Text Embedded Swin-UMamba for DeepLesion Segmentation
Segmentation of lesions on CT enables automatic measurement for clinical assessment of chronic diseases (e.g., lymphoma). Integrating large language models (LLMs) into the lesion segmentation workflow has the potential to combine imaging features with descriptions of lesion characteristics from the radiology reports. In this study, we investigate the feasibility of integrating text into the Swin-UMamba architecture for the task of lesion segmentation. The publicly available ULS23 DeepLesion dataset was used along with short-form descriptions of the findings from the reports. On the test dataset, our method achieved a high Dice score of 82.64, and a low Hausdorff distance of 6.34 pixels was obtained for lesion segmentation. The proposed Text-Swin-U/Mamba model outperformed prior approaches: 37.79% improvement over the LLM-driven LanGuideMedSeg model (p < 0.001), and surpassed the purely image-based XLSTM-UNet and nnUNet models by 2.58% and 1.01%, respectively. The dataset and code can be accessed at https://github.com/ruida/LLM-Swin-UMamba
💡 Research Summary
This paper investigates the feasibility of incorporating short-form radiology report text into a state‑of‑the‑art image segmentation backbone for CT lesion segmentation. The authors extend the Swin‑UMamba architecture—a hybrid of Swin‑Transformer windowed self‑attention and the Mamba linear‑complexity memory module—by adding a “Text Tower” that encodes clinical sentences using a pre‑trained BioLord model. Token embeddings are aggregated with max‑pooling to produce a fixed‑size 768‑dimensional vector, which is linearly projected and fused with image features at five decoder stages via a dedicated Lang Fusion layer. The resulting Text‑Swin‑UMamba model thus receives multimodal cues at multiple spatial scales.
The study uses the ULS23 DeepLesion dataset, which contains 32,120 2‑D CT slices from 4,427 patients, each paired with a one‑sentence description of the finding. The data are split at the patient level into training (15,040 slices), validation (3,760), and test (1,807) sets, and a 5‑fold cross‑validation scheme is employed. Training uses a combined Dice‑plus‑cross‑entropy loss, AdamW optimizer (initial LR = 5e‑3) with cosine annealing, and runs for 1500 epochs on a single NVIDIA V100 GPU.
Performance is compared against three baselines: LanGuideMedSeg (an LLM‑driven approach), xLSTM‑UNet, and a 2‑D nnUNet. Text‑Swin‑UMamba achieves a mean Dice of 82.64 % ± 17.36, Jaccard of 73.49 % ± 20.64, Hausdorff distance of 6.34 ± 10.48 px, sensitivity of 84.60 % ± 15.40, and specificity of 99.82 % ± 0.18. This represents a 37.79 % absolute improvement over LanGuideMedSeg, 2.58 % over xLSTM‑UNet, and 1.01 % over nnUNet (all p < 0.001). Hausdorff distance is also reduced by 0.52 px compared with nnUNet.
Ablation studies explore different pooling strategies for the Text Tower (mean, weighted‑average, max) and the injection depth of text features. Max‑pooling yields the highest Dice (82.64 %). Injecting text at all decoder stages (full injection) improves Dice by only 0.11 % relative to injecting at the decoder only, indicating that the short sentences provide limited token diversity. Removing the text module altogether drops Dice to 81.53 %, confirming that even modest textual cues can enhance segmentation.

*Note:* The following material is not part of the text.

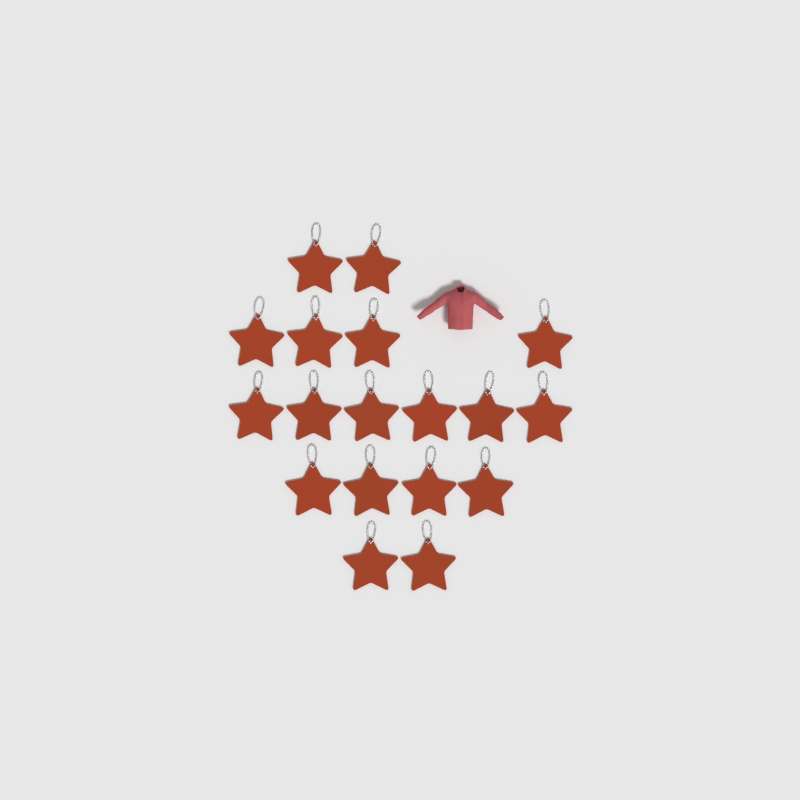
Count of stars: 18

The discussion highlights that short radiology sentences convey lesion type, anatomical location, and qualitative attributes (e.g., hypoattenuation, enhancement), which can disambiguate visually challenging cases, especially for small lesions or poorly defined boundaries. However, the authors acknowledge several limitations: the text is extremely concise (single sentence), the dataset uses cropped 2‑D slices (limiting 3‑D contextual information), and the current system lacks a text decoder for report generation or grounding of anatomical references. Future work aims to incorporate long‑form report embeddings, develop a bidirectional text‑image attention mechanism, and integrate lesion detection and automatic report generation into a unified framework.

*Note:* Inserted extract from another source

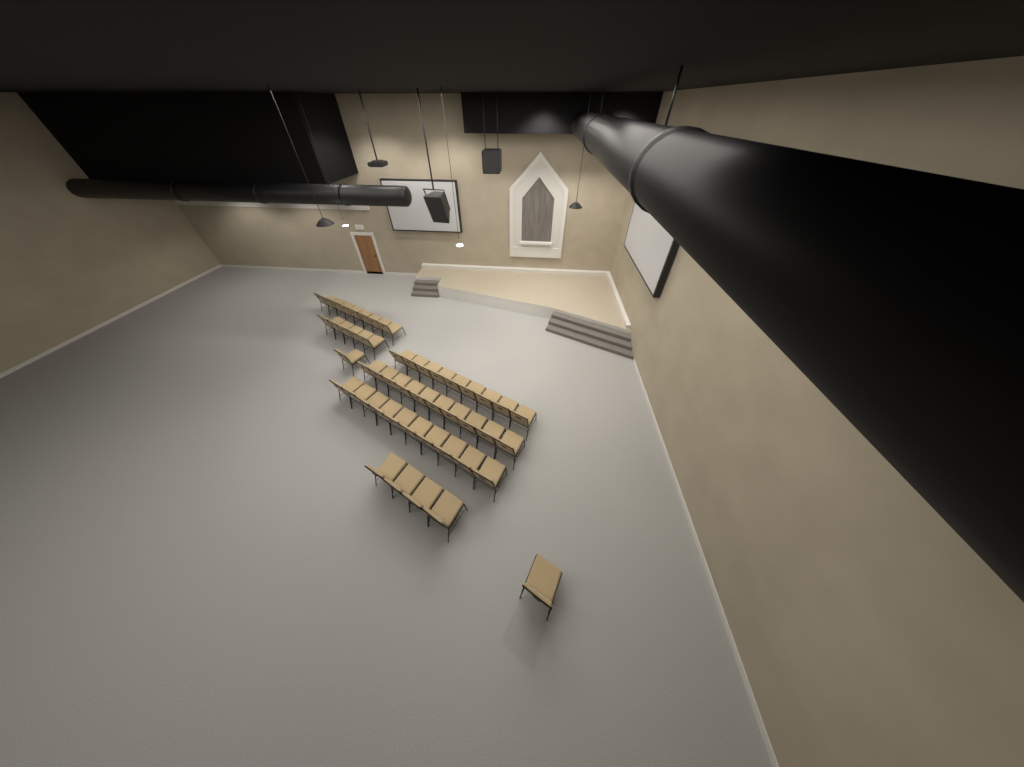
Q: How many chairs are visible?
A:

In summary, the study demonstrates that integrating LLM‑derived textual embeddings into a modern vision transformer backbone yields statistically significant improvements in CT lesion segmentation, even when the textual input is brief. The modest gains suggest that text provides complementary global context that image‑only models cannot capture, and the proposed multimodal fusion strategy offers a promising direction for building more clinically aware AI systems that combine imaging and narrative data.